Protests against the country’s strict laws against women and strict dress codes have been happening for a long time, but only recently have they become extremely widespread after Mahsa Amini’s death. These protests are the largest the country has ever seen with people from all genders, races and economic classes protesting together to get rid of strict laws forcing women to wear hijabs at all times. Previous protests in Iran have never been able to reach this level because the issues being protested did not affect this many people. Previous protests were only against issues that affected certain areas or economic classes and therefore lacked the support to make change. The issues now being protested affect all people in Iran and as a result have gained massive support. Protests have been mostly peaceful with the most common form of protest being women burning their hijabs or shaving their heads in violation of the dress codes. At the World Cup the Iranian National Team refused to sing the national anthem in protest. Support has also come from all around the world with many protests happening by women in other countries to show their support for the struggle happening in Iran. However some violent clashes have happened with protesters throwing firebombs and Iranian security forces and Iranian security buildings. Other than some small violent confrontations the protests have been peaceful.

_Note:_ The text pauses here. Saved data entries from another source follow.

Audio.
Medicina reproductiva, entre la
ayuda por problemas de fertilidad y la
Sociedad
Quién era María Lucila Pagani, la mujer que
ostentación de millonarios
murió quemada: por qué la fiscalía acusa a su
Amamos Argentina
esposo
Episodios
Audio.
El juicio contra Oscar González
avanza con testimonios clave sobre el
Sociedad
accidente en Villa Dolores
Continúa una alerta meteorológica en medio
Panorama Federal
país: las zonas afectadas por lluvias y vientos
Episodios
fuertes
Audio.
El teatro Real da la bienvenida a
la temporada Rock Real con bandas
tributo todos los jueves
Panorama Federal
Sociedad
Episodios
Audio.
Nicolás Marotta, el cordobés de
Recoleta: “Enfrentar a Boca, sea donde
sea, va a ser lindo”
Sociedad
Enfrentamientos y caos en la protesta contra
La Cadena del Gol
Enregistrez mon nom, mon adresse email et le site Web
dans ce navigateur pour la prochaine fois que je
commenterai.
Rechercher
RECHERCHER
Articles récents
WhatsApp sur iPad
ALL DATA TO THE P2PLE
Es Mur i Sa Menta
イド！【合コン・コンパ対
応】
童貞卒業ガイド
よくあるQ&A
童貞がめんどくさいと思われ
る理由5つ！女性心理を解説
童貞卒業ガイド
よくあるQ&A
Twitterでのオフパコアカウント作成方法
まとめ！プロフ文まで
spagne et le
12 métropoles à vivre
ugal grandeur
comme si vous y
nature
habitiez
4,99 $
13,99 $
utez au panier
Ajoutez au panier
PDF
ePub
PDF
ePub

While protests have been mostly peaceful, government response to these protests have not been peaceful. The government has responded with violence towards the protests happening throughout the country. The ruling Iranian Islamic Regime has responded with militaristic action in response to these mostly peaceful protests. Soldiers have been mobilized to crack down on the protests, often with brute force and violence. These strong militaristic actions have been more common and violent in areas where ethnic minorities of Iran live, such as Kurds and Balochs. In these areas and many more protests have been fired upon with machine guns and other heavy weaponry by the Iranian Islamic Regime. Many journalists covering the protests or writing in support of them have disappeared completely, with many people thinking the government is behind it. Many other journalists, public figures and celebrities have been arrested and taken into custody for speaking out against the government in support of the protestors. The Iranian Islamic Regime has also responded very violently to these protests, with people being shot at for simply honking their car horns in support of the protestors. As many as 453 people have been killed by the Iranian Islamic Regime during the protests including 63 children. These numbers are likely inaccurate as many deaths go unreported by Iranian officials. This is in contrast to the 60 members of the Islamic Regime that have been reportedly killed by protestors according to the Iranian Islamic Regime. Mass arrests have also happened as a result of these protests with jails filling up and detainees being stored inside of warehouses.

Most arrested protestors face execution as their punishment, with the first executions happening in early December and two more men being executed by hanging in early January. These executions and many other actions by the Iranian government have been heavily criticized and condemned by the international community, while protestors face praise from the same international community. With this praise from the international community many have asked for international support for the protests, especially after the many atrocities committed by the Islamic Regime. I talked to my sister Mckenzie Smith to get her opinion on the issue. When I asked her of she thought foreign nations should step in and help the citizens of Iran she told me “Yes, it is the responsibility of the United Nations to prevent human rights violations and what is happening in Iran is a violation of human rights.” I asked her what she believed would happen if foreign powers did not help and she told me “ I am not sure what will happen in Iran but if the world ignores violations of human rights in Iran they are betraying women everywhere by ignoring their mistreatment.” The Islamic Regime has accused America of stirring up and inciting these protests. It is still unclear what the results of these protests will be, but many hope for change in Iran and a better future for its citizens.